Prognostic Significance of Peripheral T-Cell Subsets in Laryngeal Squamous Cell Carcinoma

Laryngoscope Investig Otolaryngol. 2019 Aug 28;4(5):513-519. doi: 10.1002/lio2.304. eCollection 2019 Oct.

Abstract

Objectives: The role of the immune system in head and neck squamous cell carcinoma is controversial. The aim of our study was to analyze full blood counts and distribution of T cell subsets in patients affected by laryngeal squamous cell cancer (LSCC) and their association with clinical variables and survival.

Study design: Retrospective study.

Methods: We analyzed the levels of platelets, lymphocytes, and neutrophils, as well as the CD4+, CD8+, and CD3+ T-cell subpopulations by cytofluorometry in LSCC patients. A cohort of healthy patients was used as control group. The disease-specific survival (DSS) was considered as survival outcome.

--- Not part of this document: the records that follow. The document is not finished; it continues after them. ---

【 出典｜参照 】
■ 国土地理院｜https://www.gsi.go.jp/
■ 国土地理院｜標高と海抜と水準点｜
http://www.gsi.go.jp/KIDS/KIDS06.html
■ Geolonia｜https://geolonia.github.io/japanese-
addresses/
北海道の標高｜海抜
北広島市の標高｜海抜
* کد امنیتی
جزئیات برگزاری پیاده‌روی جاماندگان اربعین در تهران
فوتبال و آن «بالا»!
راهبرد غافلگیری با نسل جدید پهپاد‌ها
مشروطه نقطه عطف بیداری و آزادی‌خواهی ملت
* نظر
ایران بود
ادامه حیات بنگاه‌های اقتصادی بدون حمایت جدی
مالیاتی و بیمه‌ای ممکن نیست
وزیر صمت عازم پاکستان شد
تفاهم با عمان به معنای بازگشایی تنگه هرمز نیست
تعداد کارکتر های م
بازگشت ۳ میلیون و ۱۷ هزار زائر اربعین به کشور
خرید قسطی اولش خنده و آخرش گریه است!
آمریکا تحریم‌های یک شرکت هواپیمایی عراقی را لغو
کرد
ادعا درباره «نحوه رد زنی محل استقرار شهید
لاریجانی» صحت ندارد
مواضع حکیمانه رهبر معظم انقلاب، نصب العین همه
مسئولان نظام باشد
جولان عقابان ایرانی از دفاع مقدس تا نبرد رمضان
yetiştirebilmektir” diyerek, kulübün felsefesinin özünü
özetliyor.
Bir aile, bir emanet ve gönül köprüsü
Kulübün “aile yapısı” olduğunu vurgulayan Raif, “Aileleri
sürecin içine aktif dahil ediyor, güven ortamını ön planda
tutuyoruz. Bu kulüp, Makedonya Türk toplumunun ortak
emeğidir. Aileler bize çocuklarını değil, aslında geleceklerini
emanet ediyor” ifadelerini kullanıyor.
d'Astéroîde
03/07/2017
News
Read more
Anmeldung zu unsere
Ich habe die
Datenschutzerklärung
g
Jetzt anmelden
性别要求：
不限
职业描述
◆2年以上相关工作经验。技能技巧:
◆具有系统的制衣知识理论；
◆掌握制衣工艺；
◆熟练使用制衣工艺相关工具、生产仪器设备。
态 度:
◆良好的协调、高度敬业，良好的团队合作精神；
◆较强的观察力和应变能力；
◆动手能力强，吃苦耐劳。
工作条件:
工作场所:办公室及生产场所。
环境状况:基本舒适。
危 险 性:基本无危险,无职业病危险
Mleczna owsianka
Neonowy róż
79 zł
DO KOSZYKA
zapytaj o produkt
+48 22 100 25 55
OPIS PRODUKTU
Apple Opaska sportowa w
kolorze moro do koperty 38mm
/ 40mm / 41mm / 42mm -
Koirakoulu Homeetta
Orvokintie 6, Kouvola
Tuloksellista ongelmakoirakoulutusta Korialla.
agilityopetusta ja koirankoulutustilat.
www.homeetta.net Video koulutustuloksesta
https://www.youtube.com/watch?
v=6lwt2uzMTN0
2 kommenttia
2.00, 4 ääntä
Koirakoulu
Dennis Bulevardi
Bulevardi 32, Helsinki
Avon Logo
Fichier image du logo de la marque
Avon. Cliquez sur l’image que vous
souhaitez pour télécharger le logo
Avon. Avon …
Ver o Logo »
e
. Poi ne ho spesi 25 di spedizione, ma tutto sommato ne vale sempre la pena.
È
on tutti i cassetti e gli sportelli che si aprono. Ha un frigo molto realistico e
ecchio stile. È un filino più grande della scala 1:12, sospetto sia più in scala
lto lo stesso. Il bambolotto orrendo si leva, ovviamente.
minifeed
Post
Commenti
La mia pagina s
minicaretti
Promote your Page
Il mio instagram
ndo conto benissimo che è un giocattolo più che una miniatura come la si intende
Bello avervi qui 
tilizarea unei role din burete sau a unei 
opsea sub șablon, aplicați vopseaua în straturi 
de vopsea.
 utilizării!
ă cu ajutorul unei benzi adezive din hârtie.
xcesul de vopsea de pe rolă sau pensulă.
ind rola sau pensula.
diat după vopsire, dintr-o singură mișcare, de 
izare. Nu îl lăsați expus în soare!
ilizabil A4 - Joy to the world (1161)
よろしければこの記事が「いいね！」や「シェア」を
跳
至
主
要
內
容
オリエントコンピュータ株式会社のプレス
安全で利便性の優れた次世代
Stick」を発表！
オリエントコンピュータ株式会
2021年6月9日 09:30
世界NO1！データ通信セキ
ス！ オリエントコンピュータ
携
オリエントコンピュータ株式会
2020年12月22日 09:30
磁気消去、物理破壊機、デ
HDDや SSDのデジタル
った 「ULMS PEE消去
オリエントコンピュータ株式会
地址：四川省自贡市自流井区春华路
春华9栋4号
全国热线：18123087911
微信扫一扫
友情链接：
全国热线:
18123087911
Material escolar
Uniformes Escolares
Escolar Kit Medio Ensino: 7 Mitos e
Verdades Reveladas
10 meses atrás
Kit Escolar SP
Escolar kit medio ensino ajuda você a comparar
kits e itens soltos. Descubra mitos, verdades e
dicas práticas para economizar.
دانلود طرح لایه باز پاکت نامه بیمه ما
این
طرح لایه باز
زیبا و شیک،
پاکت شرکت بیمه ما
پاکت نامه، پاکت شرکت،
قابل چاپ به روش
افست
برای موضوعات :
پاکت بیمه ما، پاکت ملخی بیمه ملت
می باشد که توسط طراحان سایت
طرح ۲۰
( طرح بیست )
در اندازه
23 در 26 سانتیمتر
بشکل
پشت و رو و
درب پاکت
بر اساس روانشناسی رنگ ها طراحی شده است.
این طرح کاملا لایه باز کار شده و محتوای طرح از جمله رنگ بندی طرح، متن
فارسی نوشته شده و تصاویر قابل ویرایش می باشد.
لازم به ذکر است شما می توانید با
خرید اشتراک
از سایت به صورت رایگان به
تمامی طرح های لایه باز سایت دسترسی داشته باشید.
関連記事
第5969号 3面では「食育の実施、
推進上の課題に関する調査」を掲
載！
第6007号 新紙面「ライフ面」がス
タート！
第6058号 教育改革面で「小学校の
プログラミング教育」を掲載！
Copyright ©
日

Results: Sixty-five LSCC patients and 48 controls were enrolled. In LSCC patients, neutrophils were higher than in the healthy group (P < .0001). The neutrophil-to-lymphocyte ratio (NLR) and the platelet-to-lymphocyte ratio (PLR) were both higher in LSCC patients (P < .0001). In patients treated for recurrent disease, the CD8+/CD3+ ratio was increased (P = .02), while the CD4+/CD8+ (P = .03) and CD4+/CD3+ (P = .04) ratios were lower. In patients with lymph node metastases, leukocytes (P = .03), CD3+ (P = .04), and CD4+ (P = .0098) were all higher. Among Stages III-IV patients, low lymphocyte and low leukocyte count were associated with worse DSS.

Conclusion: Our data demonstrate that NLR and PLR are significantly increased in LSCC. Lower CD4+/CD8+ and CD3+/CD8+ ratios are related to recurrent disease and a higher level of CD3+ and CD4+ is associated with nodal metastasis.

Level of evidence: 4.

Keywords: Laryngeal cancer; hematologic tests; immune system; lymphocytes; outcome.